Copy out the following data line for line, reproducing every entry verbatim.
>> start Supplied material
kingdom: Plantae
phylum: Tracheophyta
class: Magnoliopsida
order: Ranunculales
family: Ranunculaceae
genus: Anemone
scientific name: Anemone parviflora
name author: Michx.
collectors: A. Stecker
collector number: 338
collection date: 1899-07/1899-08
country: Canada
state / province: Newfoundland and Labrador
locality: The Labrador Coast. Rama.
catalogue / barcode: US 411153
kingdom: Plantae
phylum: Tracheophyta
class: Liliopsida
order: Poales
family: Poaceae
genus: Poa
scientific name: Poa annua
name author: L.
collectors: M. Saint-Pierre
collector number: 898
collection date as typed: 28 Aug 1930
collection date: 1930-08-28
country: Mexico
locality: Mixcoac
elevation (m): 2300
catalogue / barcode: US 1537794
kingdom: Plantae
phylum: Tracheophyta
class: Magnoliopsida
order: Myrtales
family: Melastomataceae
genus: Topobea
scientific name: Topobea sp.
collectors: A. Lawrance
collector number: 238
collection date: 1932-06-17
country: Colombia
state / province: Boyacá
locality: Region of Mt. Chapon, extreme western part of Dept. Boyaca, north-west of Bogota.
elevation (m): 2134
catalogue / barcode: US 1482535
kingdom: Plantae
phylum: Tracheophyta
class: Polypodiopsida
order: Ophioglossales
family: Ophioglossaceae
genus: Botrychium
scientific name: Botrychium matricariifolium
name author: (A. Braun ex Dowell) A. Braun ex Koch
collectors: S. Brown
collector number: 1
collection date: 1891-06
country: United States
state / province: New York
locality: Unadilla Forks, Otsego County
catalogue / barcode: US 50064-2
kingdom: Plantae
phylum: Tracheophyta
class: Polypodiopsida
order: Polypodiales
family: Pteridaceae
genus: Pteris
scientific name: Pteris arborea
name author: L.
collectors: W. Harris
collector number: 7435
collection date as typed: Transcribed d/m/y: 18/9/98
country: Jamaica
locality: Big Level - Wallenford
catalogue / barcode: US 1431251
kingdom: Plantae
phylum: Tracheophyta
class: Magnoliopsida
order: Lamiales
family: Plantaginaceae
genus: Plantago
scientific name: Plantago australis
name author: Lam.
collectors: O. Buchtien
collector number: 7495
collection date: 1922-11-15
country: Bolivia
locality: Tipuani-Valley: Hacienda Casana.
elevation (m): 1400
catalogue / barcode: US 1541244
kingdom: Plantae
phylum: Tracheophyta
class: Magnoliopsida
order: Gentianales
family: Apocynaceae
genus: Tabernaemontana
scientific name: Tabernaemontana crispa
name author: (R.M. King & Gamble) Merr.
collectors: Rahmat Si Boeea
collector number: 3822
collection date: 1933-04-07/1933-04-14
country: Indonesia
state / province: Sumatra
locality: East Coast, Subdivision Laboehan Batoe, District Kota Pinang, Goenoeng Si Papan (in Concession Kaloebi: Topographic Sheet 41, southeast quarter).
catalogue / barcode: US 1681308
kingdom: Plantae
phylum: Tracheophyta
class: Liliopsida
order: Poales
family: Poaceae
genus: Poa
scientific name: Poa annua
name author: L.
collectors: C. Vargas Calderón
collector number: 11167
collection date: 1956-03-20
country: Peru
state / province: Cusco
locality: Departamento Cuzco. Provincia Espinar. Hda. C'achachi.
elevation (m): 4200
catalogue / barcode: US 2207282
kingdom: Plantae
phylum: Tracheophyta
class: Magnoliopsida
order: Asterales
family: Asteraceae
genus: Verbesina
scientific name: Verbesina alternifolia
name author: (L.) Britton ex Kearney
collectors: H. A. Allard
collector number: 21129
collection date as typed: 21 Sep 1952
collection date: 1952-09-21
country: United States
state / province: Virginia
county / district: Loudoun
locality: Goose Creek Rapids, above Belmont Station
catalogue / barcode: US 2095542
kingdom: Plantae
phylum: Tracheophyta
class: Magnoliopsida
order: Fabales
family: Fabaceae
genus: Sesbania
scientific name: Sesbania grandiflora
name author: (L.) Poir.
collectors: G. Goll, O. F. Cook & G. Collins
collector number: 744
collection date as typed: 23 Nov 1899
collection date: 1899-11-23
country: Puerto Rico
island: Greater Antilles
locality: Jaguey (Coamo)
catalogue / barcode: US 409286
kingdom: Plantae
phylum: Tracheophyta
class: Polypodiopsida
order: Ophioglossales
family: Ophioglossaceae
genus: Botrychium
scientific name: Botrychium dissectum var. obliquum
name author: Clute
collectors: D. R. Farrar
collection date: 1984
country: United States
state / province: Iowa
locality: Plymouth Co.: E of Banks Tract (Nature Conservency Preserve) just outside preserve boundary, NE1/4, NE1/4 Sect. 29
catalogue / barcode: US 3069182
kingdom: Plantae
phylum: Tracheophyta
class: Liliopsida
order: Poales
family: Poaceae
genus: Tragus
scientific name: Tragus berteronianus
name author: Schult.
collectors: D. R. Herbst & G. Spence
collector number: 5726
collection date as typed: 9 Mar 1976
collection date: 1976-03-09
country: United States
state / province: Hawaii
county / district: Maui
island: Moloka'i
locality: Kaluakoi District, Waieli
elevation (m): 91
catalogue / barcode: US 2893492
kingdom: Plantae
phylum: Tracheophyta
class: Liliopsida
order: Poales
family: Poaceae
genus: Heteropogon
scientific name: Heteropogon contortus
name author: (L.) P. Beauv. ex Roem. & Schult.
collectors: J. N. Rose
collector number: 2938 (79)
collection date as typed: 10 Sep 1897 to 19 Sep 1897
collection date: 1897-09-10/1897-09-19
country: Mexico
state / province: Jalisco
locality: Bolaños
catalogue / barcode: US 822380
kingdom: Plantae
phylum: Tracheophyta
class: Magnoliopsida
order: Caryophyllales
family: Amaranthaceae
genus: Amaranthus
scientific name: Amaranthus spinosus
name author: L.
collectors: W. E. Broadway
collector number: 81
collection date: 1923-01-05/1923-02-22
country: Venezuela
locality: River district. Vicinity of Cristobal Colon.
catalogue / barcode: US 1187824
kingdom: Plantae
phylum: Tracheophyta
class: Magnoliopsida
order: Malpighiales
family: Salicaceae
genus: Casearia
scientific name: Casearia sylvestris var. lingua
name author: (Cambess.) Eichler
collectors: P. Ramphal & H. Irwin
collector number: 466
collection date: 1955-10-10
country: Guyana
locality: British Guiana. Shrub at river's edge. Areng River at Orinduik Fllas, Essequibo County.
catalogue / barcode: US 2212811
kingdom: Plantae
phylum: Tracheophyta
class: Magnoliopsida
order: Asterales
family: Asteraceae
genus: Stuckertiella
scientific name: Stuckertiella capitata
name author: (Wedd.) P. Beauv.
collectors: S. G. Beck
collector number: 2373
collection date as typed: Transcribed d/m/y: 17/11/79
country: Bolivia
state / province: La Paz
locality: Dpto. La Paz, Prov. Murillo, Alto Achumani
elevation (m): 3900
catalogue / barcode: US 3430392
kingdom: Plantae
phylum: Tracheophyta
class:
>> end Supplied material
_Completed task:_
kingdom: Plantae
phylum: Tracheophyta
class: Magnoliopsida
order: Ranunculales
family: Ranunculaceae
genus: Anemone
scientific name: Anemone parviflora
name author: Michx.
collectors: A. Stecker
collector number: 338
collection date: 1899-07/1899-08
country: Canada
state / province: Newfoundland and Labrador
locality: The Labrador Coast. Rama.
catalogue / barcode: US 411153
kingdom: Plantae
phylum: Tracheophyta
class: Liliopsida
order: Poales
family: Poaceae
genus: Poa
scientific name: Poa annua
name author: L.
collectors: M. Saint-Pierre
collector number: 898
collection date as typed: 28 Aug 1930
collection date: 1930-08-28
country: Mexico
locality: Mixcoac
elevation (m): 2300
catalogue / barcode: US 1537794
kingdom: Plantae
phylum: Tracheophyta
class: Magnoliopsida
order: Myrtales
family: Melastomataceae
genus: Topobea
scientific name: Topobea sp.
collectors: A. Lawrance
collector number: 238
collection date: 1932-06-17
country: Colombia
state / province: Boyacá
locality: Region of Mt. Chapon, extreme western part of Dept. Boyaca, north-west of Bogota.
elevation (m): 2134
catalogue / barcode: US 1482535
kingdom: Plantae
phylum: Tracheophyta
class: Polypodiopsida
order: Ophioglossales
family: Ophioglossaceae
genus: Botrychium
scientific name: Botrychium matricariifolium
name author: (A. Braun ex Dowell) A. Braun ex Koch
collectors: S. Brown
collector number: 1
collection date: 1891-06
country: United States
state / province: New York
locality: Unadilla Forks, Otsego County
catalogue / barcode: US 50064-2
kingdom: Plantae
phylum: Tracheophyta
class: Polypodiopsida
order: Polypodiales
family: Pteridaceae
genus: Pteris
scientific name: Pteris arborea
name author: L.
collectors: W. Harris
collector number: 7435
collection date as typed: Transcribed d/m/y: 18/9/98
country: Jamaica
locality: Big Level - Wallenford
catalogue / barcode: US 1431251
kingdom: Plantae
phylum: Tracheophyta
class: Magnoliopsida
order: Lamiales
family: Plantaginaceae
genus: Plantago
scientific name: Plantago australis
name author: Lam.
collectors: O. Buchtien
collector number: 7495
collection date: 1922-11-15
country: Bolivia
locality: Tipuani-Valley: Hacienda Casana.
elevation (m): 1400
catalogue / barcode: US 1541244
kingdom: Plantae
phylum: Tracheophyta
class: Magnoliopsida
order: Gentianales
family: Apocynaceae
genus: Tabernaemontana
scientific name: Tabernaemontana crispa
name author: (R.M. King & Gamble) Merr.
collectors: Rahmat Si Boeea
collector number: 3822
collection date: 1933-04-07/1933-04-14
country: Indonesia
state / province: Sumatra
locality: East Coast, Subdivision Laboehan Batoe, District Kota Pinang, Goenoeng Si Papan (in Concession Kaloebi: Topographic Sheet 41, southeast quarter).
catalogue / barcode: US 1681308
kingdom: Plantae
phylum: Tracheophyta
class: Liliopsida
order: Poales
family: Poaceae
genus: Poa
scientific name: Poa annua
name author: L.
collectors: C. Vargas Calderón
collector number: 11167
collection date: 1956-03-20
country: Peru
state / province: Cusco
locality: Departamento Cuzco. Provincia Espinar. Hda. C'achachi.
elevation (m): 4200
catalogue / barcode: US 2207282
kingdom: Plantae
phylum: Tracheophyta
class: Magnoliopsida
order: Asterales
family: Asteraceae
genus: Verbesina
scientific name: Verbesina alternifolia
name author: (L.) Britton ex Kearney
collectors: H. A. Allard
collector number: 21129
collection date as typed: 21 Sep 1952
collection date: 1952-09-21
country: United States
state / province: Virginia
county / district: Loudoun
locality: Goose Creek Rapids, above Belmont Station
catalogue / barcode: US 2095542
kingdom: Plantae
phylum: Tracheophyta
class: Magnoliopsida
order: Fabales
family: Fabaceae
genus: Sesbania
scientific name: Sesbania grandiflora
name author: (L.) Poir.
collectors: G. Goll, O. F. Cook & G. Collins
collector number: 744
collection date as typed: 23 Nov 1899
collection date: 1899-11-23
country: Puerto Rico
island: Greater Antilles
locality: Jaguey (Coamo)
catalogue / barcode: US 409286
kingdom: Plantae
phylum: Tracheophyta
class: Polypodiopsida
order: Ophioglossales
family: Ophioglossaceae
genus: Botrychium
scientific name: Botrychium dissectum var. obliquum
name author: Clute
collectors: D. R. Farrar
collection date: 1984
country: United States
state / province: Iowa
locality: Plymouth Co.: E of Banks Tract (Nature Conservency Preserve) just outside preserve boundary, NE1/4, NE1/4 Sect. 29
catalogue / barcode: US 3069182
kingdom: Plantae
phylum: Tracheophyta
class: Liliopsida
order: Poales
family: Poaceae
genus: Tragus
scientific name: Tragus berteronianus
name author: Schult.
collectors: D. R. Herbst & G. Spence
collector number: 5726
collection date as typed: 9 Mar 1976
collection date: 1976-03-09
country: United States
state / province: Hawaii
county / district: Maui
island: Moloka'i
locality: Kaluakoi District, Waieli
elevation (m): 91
catalogue / barcode: US 2893492
kingdom: Plantae
phylum: Tracheophyta
class: Liliopsida
order: Poales
family: Poaceae
genus: Heteropogon
scientific name: Heteropogon contortus
name author: (L.) P. Beauv. ex Roem. & Schult.
collectors: J. N. Rose
collector number: 2938 (79)
collection date as typed: 10 Sep 1897 to 19 Sep 1897
collection date: 1897-09-10/1897-09-19
country: Mexico
state / province: Jalisco
locality: Bolaños
catalogue / barcode: US 822380
kingdom: Plantae
phylum: Tracheophyta
class: Magnoliopsida
order: Caryophyllales
family: Amaranthaceae
genus: Amaranthus
scientific name: Amaranthus spinosus
name author: L.
collectors: W. E. Broadway
collector number: 81
collection date: 1923-01-05/1923-02-22
country: Venezuela
locality: River district. Vicinity of Cristobal Colon.
catalogue / barcode: US 1187824
kingdom: Plantae
phylum: Tracheophyta
class: Magnoliopsida
order: Malpighiales
family: Salicaceae
genus: Casearia
scientific name: Casearia sylvestris var. lingua
name author: (Cambess.) Eichler
collectors: P. Ramphal & H. Irwin
collector number: 466
collection date: 1955-10-10
country: Guyana
locality: British Guiana. Shrub at river's edge. Areng River at Orinduik Fllas, Essequibo County.
catalogue / barcode: US 2212811
kingdom: Plantae
phylum: Tracheophyta
class: Magnoliopsida
order: Asterales
family: Asteraceae
genus: Stuckertiella
scientific name: Stuckertiella capitata
name author: (Wedd.) P. Beauv.
collectors: S. G. Beck
collector number: 2373
collection date as typed: Transcribed d/m/y: 17/11/79
country: Bolivia
state / province: La Paz
locality: Dpto. La Paz, Prov. Murillo, Alto Achumani
elevation (m): 3900
catalogue / barcode: US 3430392
kingdom: Plantae
phylum: Tracheophyta
class:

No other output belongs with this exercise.